As for you Dr. Dawkins, while the typical atheist is only expected to believe things that make sense to them, what makes them atheists is that true transcendence does not seem sensible to them. But irrespective of its evolutionary origin, you cannot deny that many humans seem to have an innate desire to experience the transcendent. Insisting that pursuing this desire is a bad thing because evil has been done by others on this path (or again because you can’t see that it could possibly succeed) has the definite feel of a baby-bathwater scenario. The pursuit of the transcendent is no more inherently evil than the search for scientific knowledge. To try to stigmatize the former represents a level of intolerance worthy of a fundamentalist. In doing so you demonstrate that we do not need religion to be xenophobic.

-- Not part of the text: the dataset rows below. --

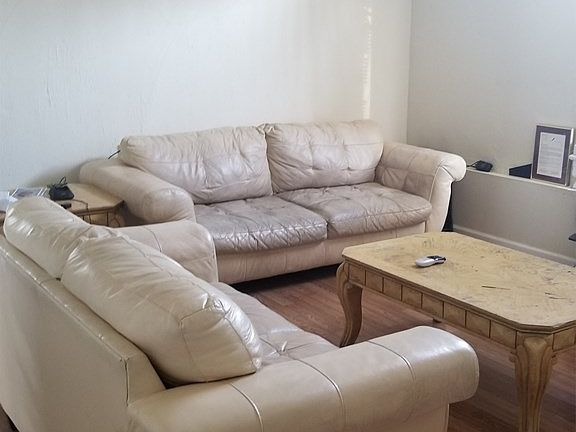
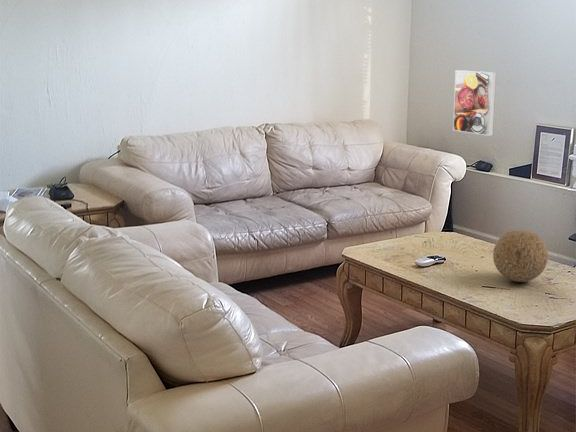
+ decorative ball [492,228,549,283]
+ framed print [452,69,497,137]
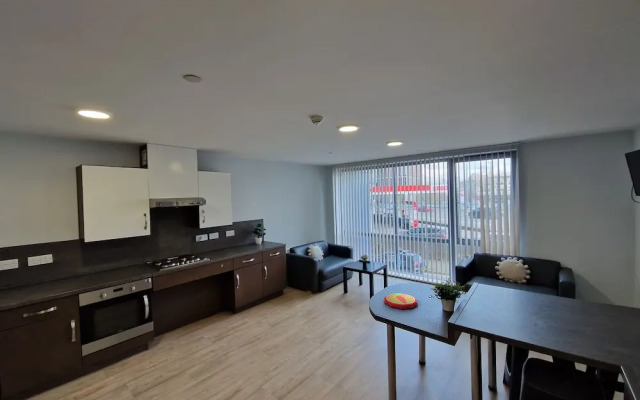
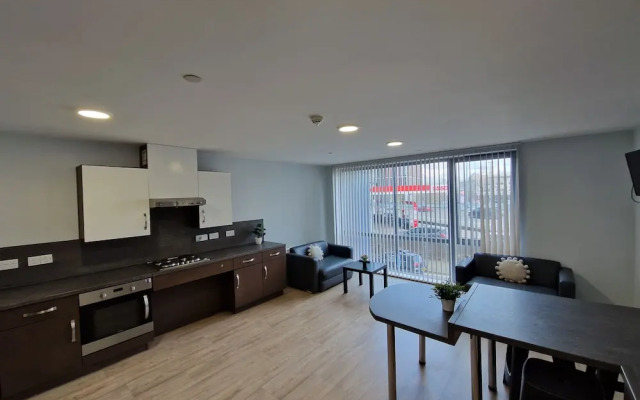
- plate [383,292,419,310]
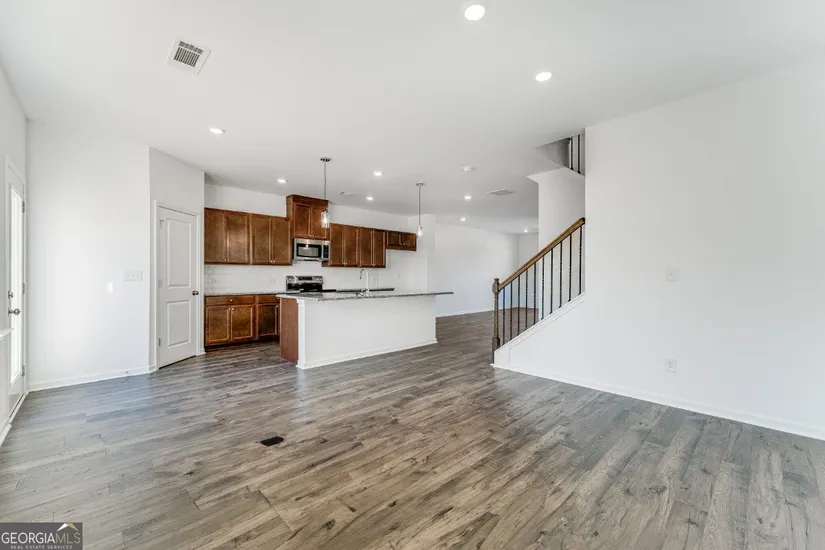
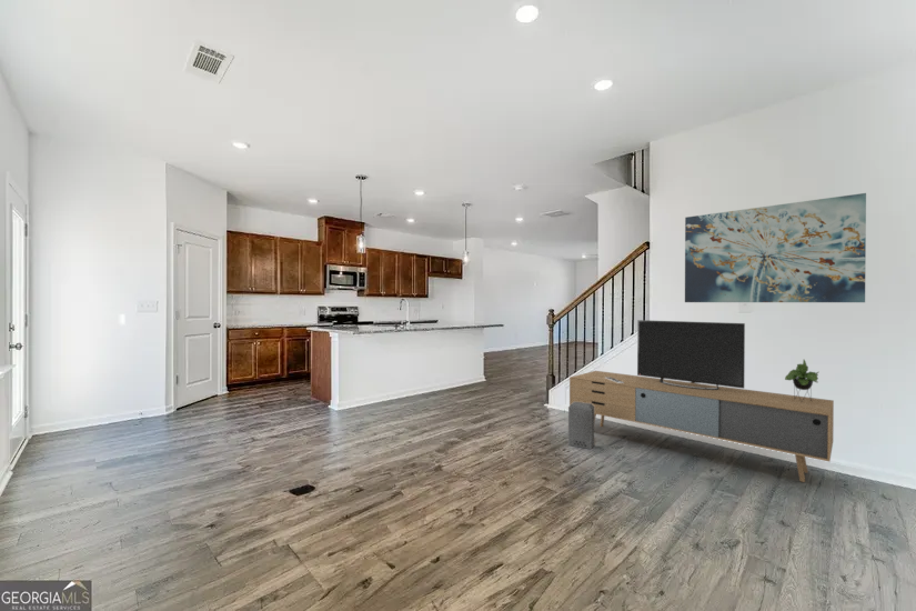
+ media console [568,319,835,483]
+ speaker [567,402,595,450]
+ wall art [684,192,867,303]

To many of us, the available transcendent belief systems have unacceptably irrational components while our current rational frameworks do not encompass the transcendent, which arguably the majority of us ache to experience. So what is to be done about this situation? The “What to do?” part is actually rather obvious: rationally explain the transcendent. The fact that it has yet to be demonstrably achieved in human history indicates that the “How to do it?” part is proving to be a bit more challenging. But it is what must be done if humans are to survive our current dubious moral/ethical state.

Respectfully,

Rational Answers

Tuesday, September 11, 2007

And So It Begins!

Welcome to Rational Answers. This blog is dedicated to the propositions that:
  1. There are rational answers to the fundamental questions of our origin, purpose and destiny.

  2. Humanity has already accumulated the requisite scientific, philosophical and spiritual knowledge to produce these answers.

  3. These answers show us that Reality is rational without being nihilistic and also purposeful without being absurd.

This blog is not a hypothetical speculation. In another medium I have already used the knowledge mentioned in Proposition 2 to generate a framework in which I show the validity of Propositions 1 and 3.

The blog format is the proverbial eye of the needle through which that camel that is my entire framework would be hard-pressed to pass. As such, I will simply be trying to convey the essence of my reasoning here. You can also expect to encounter occasional commentaries on content from other media that encroach on this domain, along with an occasional wild-eyed rant.